> Text passage:
The race was held today and this year the course was run uphill from Durban to Pietermaritzburg. The renowned Swedish ultra runner Jonas Buud has – among many other races – won Swiss Alpine Marathon (77,5 km and +2 650 m) a record SIX times and has dedicated this year’s season to train specifically for Comrades. This year he ran the race for the third time and managed to win silver (5 h 41 min) in an impressive display of endurance and strength. Congratulations Jonas, you are awesome!!!
For your information: both Swiss Alpine and Comrades have been added to Jakob & Jakob’s to-do list…
Jonas Buud winning his 5th Swiss Alpine in 2011.
Doesn’t this race look gloriously beautiful?

> Data for review:
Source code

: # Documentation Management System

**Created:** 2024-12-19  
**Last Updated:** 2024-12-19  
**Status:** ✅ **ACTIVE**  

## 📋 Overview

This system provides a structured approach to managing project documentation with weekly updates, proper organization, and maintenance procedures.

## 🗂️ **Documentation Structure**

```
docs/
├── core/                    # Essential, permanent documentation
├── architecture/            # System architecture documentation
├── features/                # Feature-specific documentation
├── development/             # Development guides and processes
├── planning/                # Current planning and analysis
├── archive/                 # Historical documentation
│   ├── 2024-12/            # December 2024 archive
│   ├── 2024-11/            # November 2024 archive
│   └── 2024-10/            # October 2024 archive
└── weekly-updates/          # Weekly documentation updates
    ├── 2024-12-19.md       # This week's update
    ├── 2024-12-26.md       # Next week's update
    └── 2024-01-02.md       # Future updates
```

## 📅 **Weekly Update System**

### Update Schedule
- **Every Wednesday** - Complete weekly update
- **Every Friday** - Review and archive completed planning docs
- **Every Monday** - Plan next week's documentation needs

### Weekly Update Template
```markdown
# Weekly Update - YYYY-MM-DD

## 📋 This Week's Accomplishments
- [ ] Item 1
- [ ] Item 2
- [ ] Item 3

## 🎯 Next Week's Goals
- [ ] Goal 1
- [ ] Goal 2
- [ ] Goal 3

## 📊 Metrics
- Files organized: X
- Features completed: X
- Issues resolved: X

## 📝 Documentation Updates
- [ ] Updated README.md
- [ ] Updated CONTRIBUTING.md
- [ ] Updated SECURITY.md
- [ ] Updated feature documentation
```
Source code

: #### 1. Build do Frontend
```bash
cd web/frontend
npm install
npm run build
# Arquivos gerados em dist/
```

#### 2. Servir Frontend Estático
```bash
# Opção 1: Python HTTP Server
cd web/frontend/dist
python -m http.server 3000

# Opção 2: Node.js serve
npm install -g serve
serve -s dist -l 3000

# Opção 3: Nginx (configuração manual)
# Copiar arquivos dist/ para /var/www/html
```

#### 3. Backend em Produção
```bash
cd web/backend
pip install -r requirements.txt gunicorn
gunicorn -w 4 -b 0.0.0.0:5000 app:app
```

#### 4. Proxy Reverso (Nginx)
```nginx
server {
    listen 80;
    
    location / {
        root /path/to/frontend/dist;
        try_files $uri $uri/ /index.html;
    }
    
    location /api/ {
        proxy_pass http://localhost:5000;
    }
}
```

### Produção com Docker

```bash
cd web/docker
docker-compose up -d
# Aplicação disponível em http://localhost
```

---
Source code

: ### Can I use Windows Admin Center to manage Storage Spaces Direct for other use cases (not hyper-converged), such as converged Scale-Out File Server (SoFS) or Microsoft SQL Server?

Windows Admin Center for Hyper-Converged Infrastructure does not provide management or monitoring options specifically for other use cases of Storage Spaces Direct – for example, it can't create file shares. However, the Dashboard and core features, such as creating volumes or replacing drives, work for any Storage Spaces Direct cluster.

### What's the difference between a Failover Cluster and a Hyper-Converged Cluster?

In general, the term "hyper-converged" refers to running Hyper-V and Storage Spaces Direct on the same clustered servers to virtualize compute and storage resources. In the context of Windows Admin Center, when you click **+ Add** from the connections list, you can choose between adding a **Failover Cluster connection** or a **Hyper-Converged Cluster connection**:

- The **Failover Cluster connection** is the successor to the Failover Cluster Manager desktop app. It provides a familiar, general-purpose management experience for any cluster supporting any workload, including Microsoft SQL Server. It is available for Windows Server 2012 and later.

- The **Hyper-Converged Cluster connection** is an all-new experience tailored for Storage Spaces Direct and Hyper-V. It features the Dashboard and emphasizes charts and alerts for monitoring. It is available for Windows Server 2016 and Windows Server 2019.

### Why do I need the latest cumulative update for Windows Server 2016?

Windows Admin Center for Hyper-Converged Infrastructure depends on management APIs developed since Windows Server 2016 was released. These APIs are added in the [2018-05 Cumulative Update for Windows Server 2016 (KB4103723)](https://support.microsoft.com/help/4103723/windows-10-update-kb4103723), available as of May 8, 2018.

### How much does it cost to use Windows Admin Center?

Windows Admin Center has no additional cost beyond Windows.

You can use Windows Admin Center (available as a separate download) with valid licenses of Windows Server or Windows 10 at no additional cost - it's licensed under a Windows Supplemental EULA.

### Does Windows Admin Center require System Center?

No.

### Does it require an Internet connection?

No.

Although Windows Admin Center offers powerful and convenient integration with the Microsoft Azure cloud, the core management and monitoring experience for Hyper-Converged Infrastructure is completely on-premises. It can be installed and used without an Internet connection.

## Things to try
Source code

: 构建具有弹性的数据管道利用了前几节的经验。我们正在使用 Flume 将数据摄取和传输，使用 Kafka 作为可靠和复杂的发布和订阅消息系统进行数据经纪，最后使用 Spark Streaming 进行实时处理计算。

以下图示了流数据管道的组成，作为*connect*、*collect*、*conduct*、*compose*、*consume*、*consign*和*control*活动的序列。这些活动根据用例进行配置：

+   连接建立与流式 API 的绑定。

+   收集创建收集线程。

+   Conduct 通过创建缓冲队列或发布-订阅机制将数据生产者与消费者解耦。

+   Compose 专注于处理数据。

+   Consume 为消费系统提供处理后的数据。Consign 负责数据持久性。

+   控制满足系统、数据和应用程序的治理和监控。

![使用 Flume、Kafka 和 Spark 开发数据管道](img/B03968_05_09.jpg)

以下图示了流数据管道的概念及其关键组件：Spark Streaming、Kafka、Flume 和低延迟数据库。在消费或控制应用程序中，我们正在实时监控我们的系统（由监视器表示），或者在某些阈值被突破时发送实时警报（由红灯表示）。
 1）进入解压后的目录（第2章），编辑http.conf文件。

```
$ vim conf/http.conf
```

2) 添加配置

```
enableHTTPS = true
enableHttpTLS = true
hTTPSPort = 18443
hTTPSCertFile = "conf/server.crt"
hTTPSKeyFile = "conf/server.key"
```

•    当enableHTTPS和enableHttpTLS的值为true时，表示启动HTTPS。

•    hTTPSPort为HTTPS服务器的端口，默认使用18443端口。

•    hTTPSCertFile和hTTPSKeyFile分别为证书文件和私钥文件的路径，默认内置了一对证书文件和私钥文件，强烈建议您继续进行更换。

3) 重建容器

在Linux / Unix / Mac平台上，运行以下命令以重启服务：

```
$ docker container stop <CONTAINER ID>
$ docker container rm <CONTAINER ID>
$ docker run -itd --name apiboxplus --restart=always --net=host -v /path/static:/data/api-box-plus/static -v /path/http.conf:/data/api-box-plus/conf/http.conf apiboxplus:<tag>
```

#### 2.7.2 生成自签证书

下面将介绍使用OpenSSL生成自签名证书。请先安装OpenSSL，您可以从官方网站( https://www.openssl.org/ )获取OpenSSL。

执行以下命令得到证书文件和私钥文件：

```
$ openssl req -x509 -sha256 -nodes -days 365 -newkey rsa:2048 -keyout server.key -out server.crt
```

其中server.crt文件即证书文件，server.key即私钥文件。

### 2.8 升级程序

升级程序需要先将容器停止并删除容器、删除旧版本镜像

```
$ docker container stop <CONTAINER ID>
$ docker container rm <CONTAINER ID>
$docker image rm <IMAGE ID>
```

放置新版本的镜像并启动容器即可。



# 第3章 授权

> Work required: Please copy the portion of the passage about Jonas Buud, starting at "The race was" and ending at "you are awesome!!!".

> Written solution:
The race was held today and this year the course was run uphill from Durban to Pietermaritzburg. The renowned Swedish ultra runner Jonas Buud has – among many other races – won Swiss Alpine Marathon (77,5 km and +2 650 m) a record SIX times and has dedicated this year’s season to train specifically for Comrades. This year he ran the race for the third time and managed to win silver (5 h 41 min) in an impressive display of endurance and strength. Congratulations Jonas, you are awesome!!!